De komende jaren hebben we een ombuigingstaakstelling opgenomen in de begroting. Hoe groter de ombuigingstaakstelling, hoe groter het risico dat niet alle bezuinigingen worden behaald. Door de invulling van de taakstelling nadrukkelijk te volgen minimaliseren we dit risico. Op dit moment lopen er twee project ('Grip op 2.0' en 'Stabiel, structureel saldo) om invulling te geven aan de ombuigingstaakstelling.
Risico's als gevolg van de oorlog in Oekraïne
Op het moment van schrijven is er een oorlog gaande in Oekraïne.

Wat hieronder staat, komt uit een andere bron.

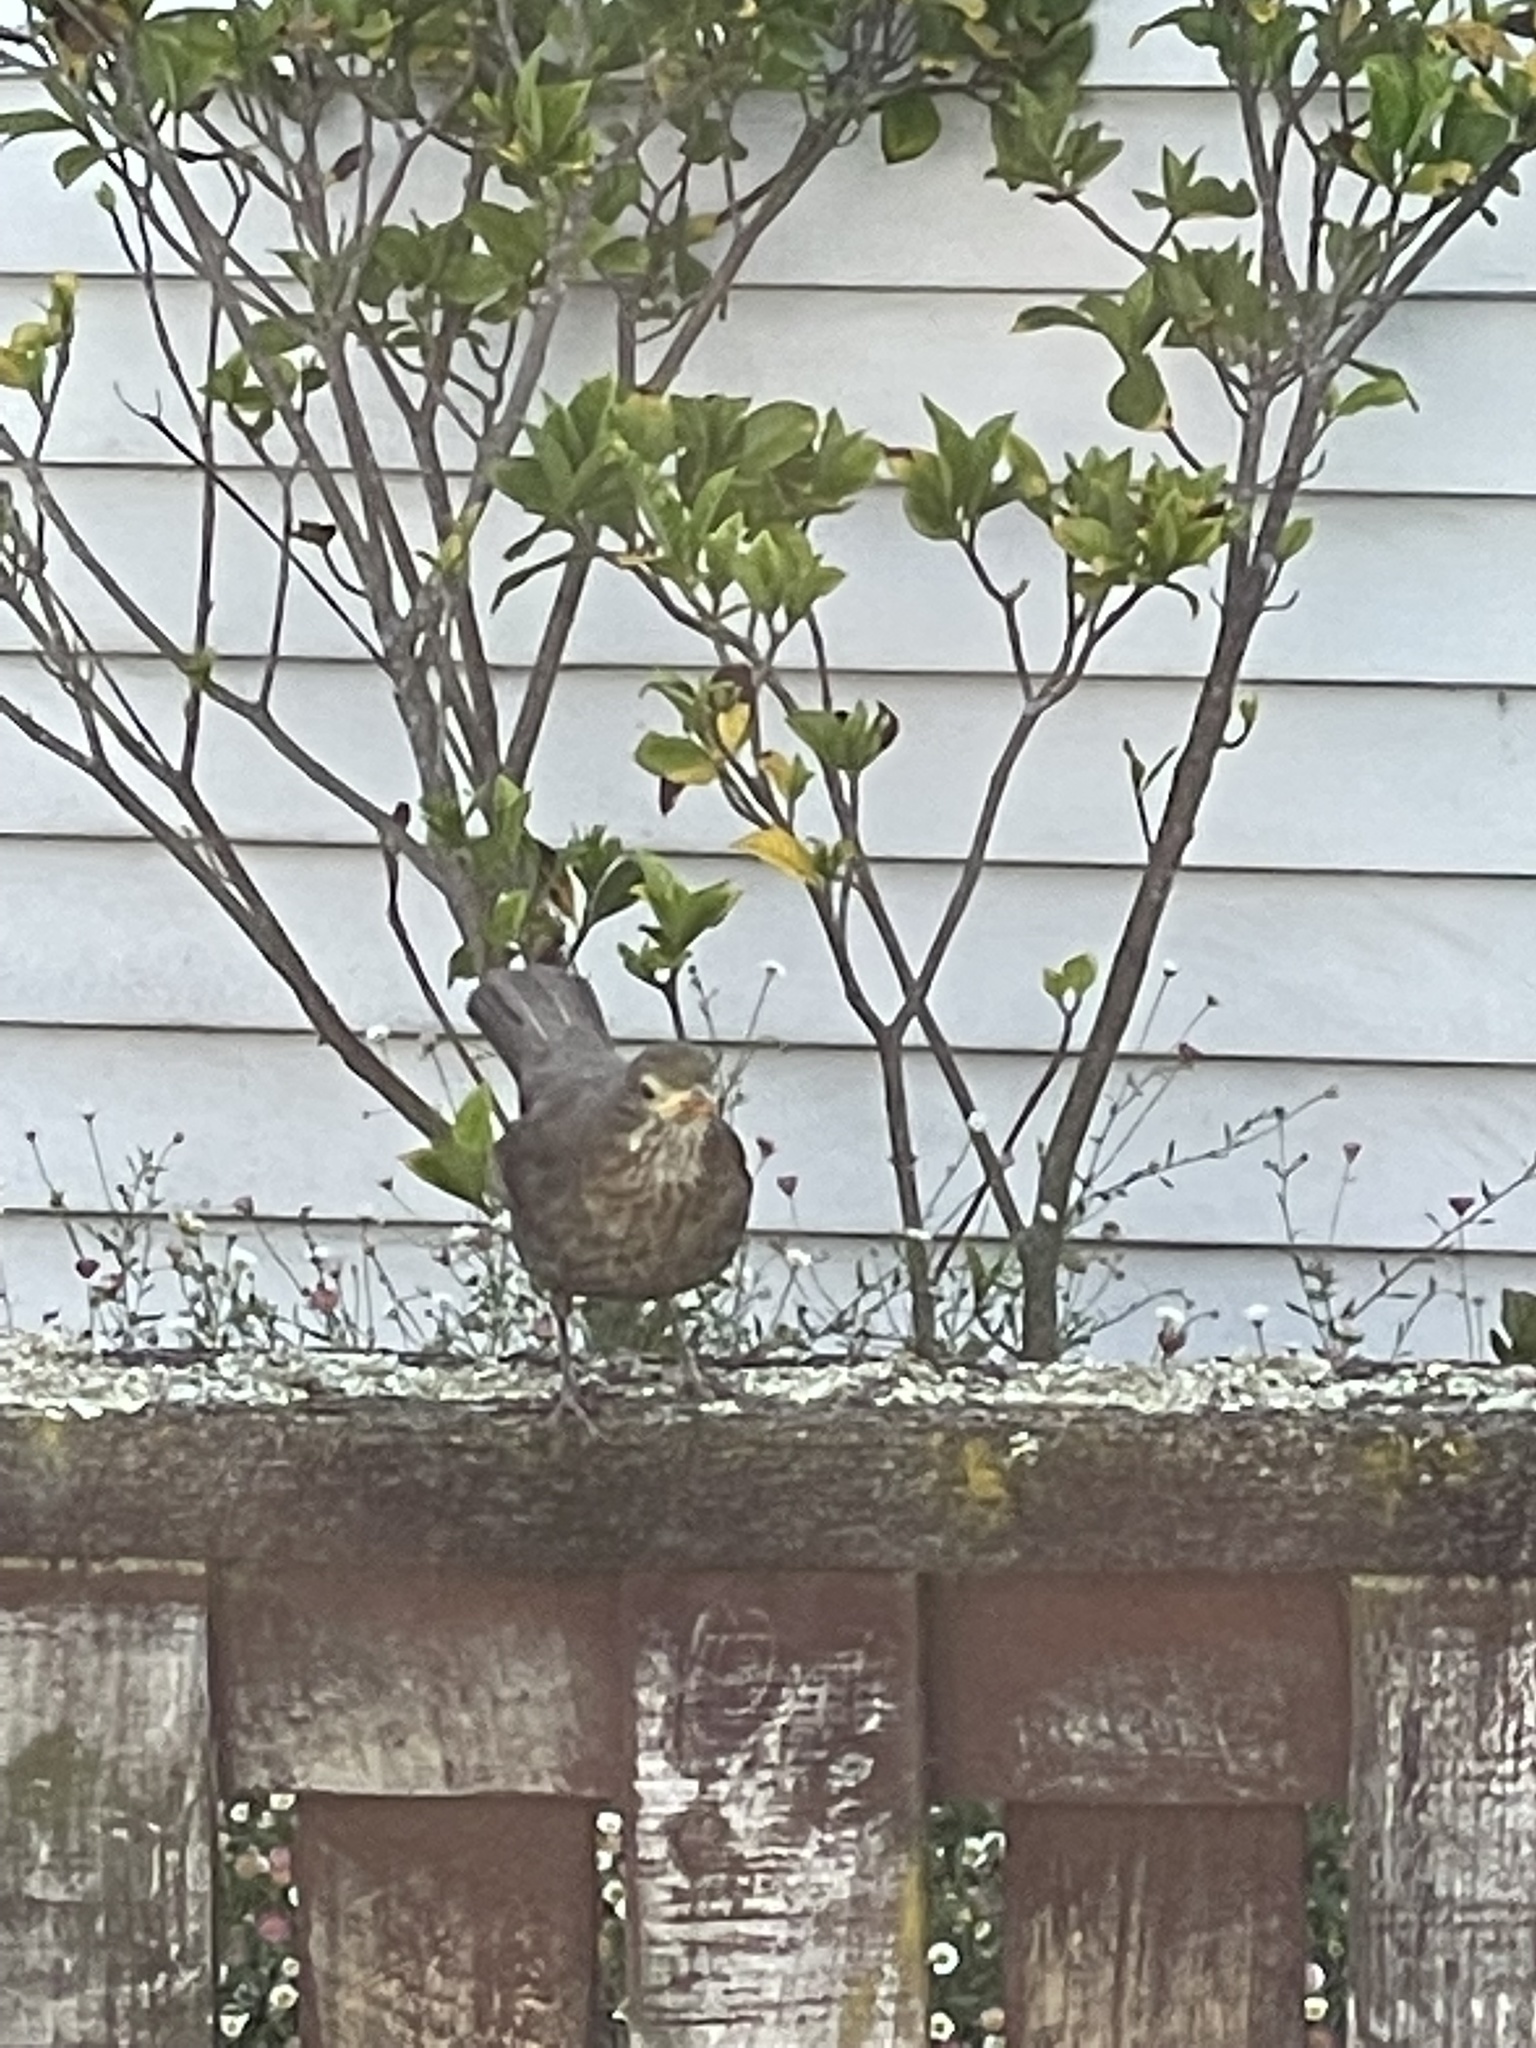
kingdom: Animalia
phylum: Chordata
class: Aves
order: Passeriformes
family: Turdidae
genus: Turdus
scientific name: Turdus merula
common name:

De ontwikkelingen in Oekraïne en alle gevolgen daarvan brengen veel onzekerheden met zich mee. Het is momenteel nog onduidelijk in welke mate er een extra beroep op ondersteuning wordt gedaan bij gemeenten. Daarnaast is nog niet duidelijk in welke mate wij hier door het Rijk voor gecompenseerd worden. Door de vele onduidelijkheden kunnen wij de financiële impact van deze ontwikkelingen nog niet inschatten. Uiteraard worden de ontwikkelingen, de gevolgen en de risico's nauwlettend in de gaten gehouden.